By Sadiq Khan for The Independent

The news that Salman Taseer, the powerful governor of Pakistan’s most populous province, had been gunned down by his own security guard for standing up against the country’s draconian blasphemy laws, came as a bleak reminder of political fissures that divide the country.

The sickening scenes of Taseer’s murderer, Mumtaz Qadri, being showered by rose petals as he entered court to lodge his guilty plea were starkly juxtaposed with images of candlelit vigils at the spot where he was shot 27 times in the back.  These contrasting responses to Taseer’s assassination are illustrative of a fundamental split between those who want to see Pakistan fulfill her potential as a thriving, liberal and tolerant democracy and those that want to terrorize and isolate Pakistani citizens under a misguided and perverted interpretation of Islam.

While denouncement of last week’s criminal act was muted amongst Pakistan’s clerics and politicians – including those from the Pakistan Peoples Party, to which Taseer belonged – British citizens of Pakistani descent have been vocal in our condemnation and our mantra is clear – this death due to terrorism, as with the 25,000 others in Pakistan in recent years, is not in our name.

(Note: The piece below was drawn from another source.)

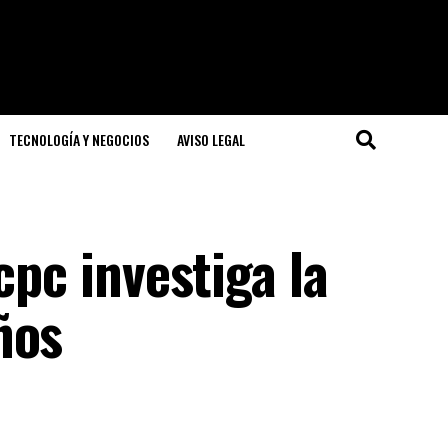
TECNOLOGÍA Y NEGOCIOS
AVISO LEGAL
cpc investiga la
ños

It is not in the name of Islam and it is not in the name of Pakistan.  And while saddened by this loss, the real tragedy of Salman Taseer’s murder would be if it stopped other progressive, liberal people in Pakistan speaking up for fear of violent repercussions.

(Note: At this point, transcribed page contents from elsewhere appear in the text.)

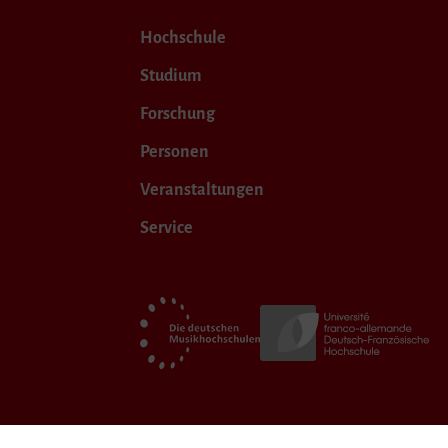
Hochschule
Studium
Forschung
Personen
Veranstaltungen
Service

Qadri, though responsible for his own deplorable actions, was spurred on by inflammatory rhetoric from extremists preaching hatred and inciting violence against all those who stand up for the pluralist founding ideals of Pakistan. It is not only in Pakistan where irresponsible political language has repercussions beyond the boundaries of discourse and spill over into violence, but in Pakistan there is a danger that the voices of reason will be drowned out by the increasing clamor of hate, or silenced in fear.

Moderation and liberalism in Pakistan must not be allowed to die with Governor Taseer. Right-minded politicians and religious leaders must speak up, knowing that the UK as well as Muslims and non-Muslims around the world, are behind them.  Addressing a distinguished audience at the memorial meeting for Taseer at the Pakistani High Commission in London this week, MPs from all major British political parties spoke in solidarity with Pakistan and I was encouraged by the various Pakistani leaders who attacked those who corrupt Islam’s peaceful message and sought to assure Christians and other minority groups that they will be defended and protected.

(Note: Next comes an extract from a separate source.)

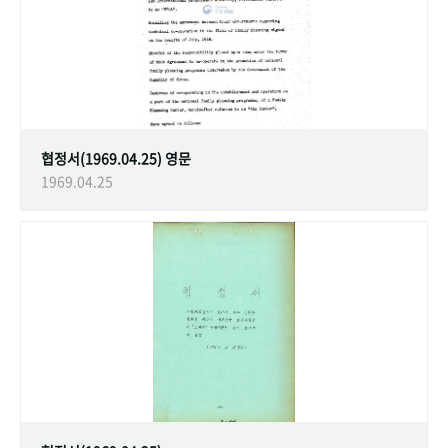
협정서(1969.04.25) 영문
1969.04.25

If a society is ultimately judged by how it treats its most vulnerable and marginalized, then Pakistan is at a crossroads. Those, like Salman Taseer, who believe in a modern, peaceful Pakistan, governed by the rule of law, under which all people are equal and all faiths are free to worship, need to speak out in defense of it and in condemnation of the alternative.

After being struck by a natural disaster that swept away the lives, crops and livelihoods of hundreds of thousands of people in Pakistan last year, there is the potential that Pakistan could slip into a political disaster of its own making. Salman Taseer paid the ultimate price in trying to ensure this didn’t happen, but let that not be in vain.